The generally accepted solution to this is to work with what are called logical qubits. These involve linking multiple hardware qubits together and spreading the quantum information among them. Additional hardware qubits are linked in so that they can be measured to monitor errors affecting the data, allowing them to be corrected. It can take dozens of hardware qubits to make a single logical qubit, meaning even the largest existing systems can only support about 50 robust logical qubits.

Riverlane’s founder and CEO, Steve Brierley, told Ars that error correction doesn’t only stress the qubit hardware; it stresses the classical portion of the system as well. Each of the measurements of the qubits used for monitoring the system needs to be processed to detect and interpret any errors. We’ll need roughly 100 logical qubits to do some of the simplest interesting calculations, meaning monitoring thousands of hardware qubits. Doing more sophisticated calculations may mean thousands of logical qubits.

That error-correction data (termed syndrome data in the field) needs to be read between each operation, which makes for a lot of data. “At scale, we’re talking a hundred terabytes per second,” said Brierley. “At a million physical qubits, we’ll be processing about a hundred terabytes per second, which is Netflix global streaming.”

It also has to be processed in real time, otherwise computations will get held up waiting for error correction to happen. To avoid that, errors must be detected in real time. For transmon-based qubits, syndrome data is generated roughly every microsecond, so real time means completing the processing of the data—possibly Terabytes of it—with a frequency of around a Megahertz. And Riverlane was founded to provide hardware that’s capable of handling it.

Handling the data

The system the company has developed is described in a paper that it has posted on the arXiv. It’s designed to handle syndrome data after other hardware has already converted the analog signals into digital form. This allows Riverlane’s hardware to sit outside any low-temperature hardware that’s needed for some forms of physical qubits.

That data is run through an algorithm the paper terms a “Collision Clustering decoder,” which handles the error detection. To demonstrate its effectiveness, they implement it based on a typical Field Programmable Gate Array from Xilinx, where it occupies only about 5 percent of the chip but can handle a logical qubit built from nearly 900 hardware qubits (simulated, in this case).

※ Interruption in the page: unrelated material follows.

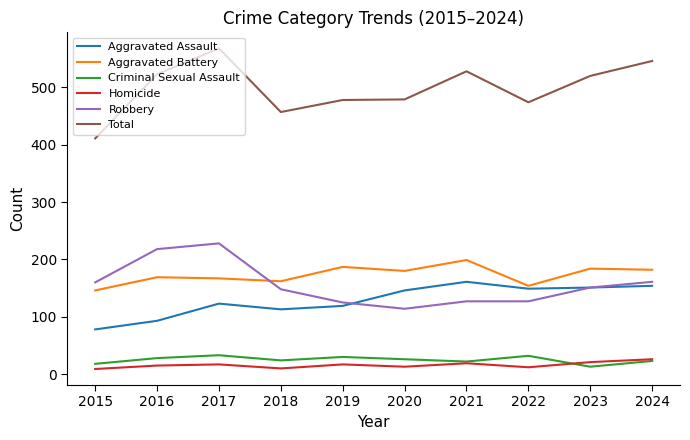

True or false: Aggravated Battery and Total cross at least once.

False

The company also demonstrated a custom chip that handled an even larger logical qubit, while only occupying a tiny fraction of a square millimeter and consuming just 8 milliwatts of power.

Both of these versions are highly specialized; they simply feed the error information for other parts of the system to act on. So, it is a highly focused solution. But it’s also quite flexible in that it works with various error-correction codes. Critically, it also integrates with systems designed to control a qubit based on very different physics, including cold atoms, trapped ions, and transmons.

“I think early on it was a bit of a puzzle,” Brierley said. “You’ve got all these different types of physics; how are we going to do this?” It turned out not to be a major challenge. “One of our engineers was in Oxford working with the superconducting qubits, and in the afternoon he was working with the iron trap qubits. He came back to Cambridge and he was all excited. He was like, ‘They’re using the same control electronics.'” It turns out that, regardless of the physics involved in controlling the qubits, everybody had borrowed the same hardware from a different field (Brierley said it was a Xilinx radiofrequency system-on-a-chip built for 5G base stationed prototyping.) That makes it relatively easy to integrate Riverlane’s custom hardware with a variety of systems.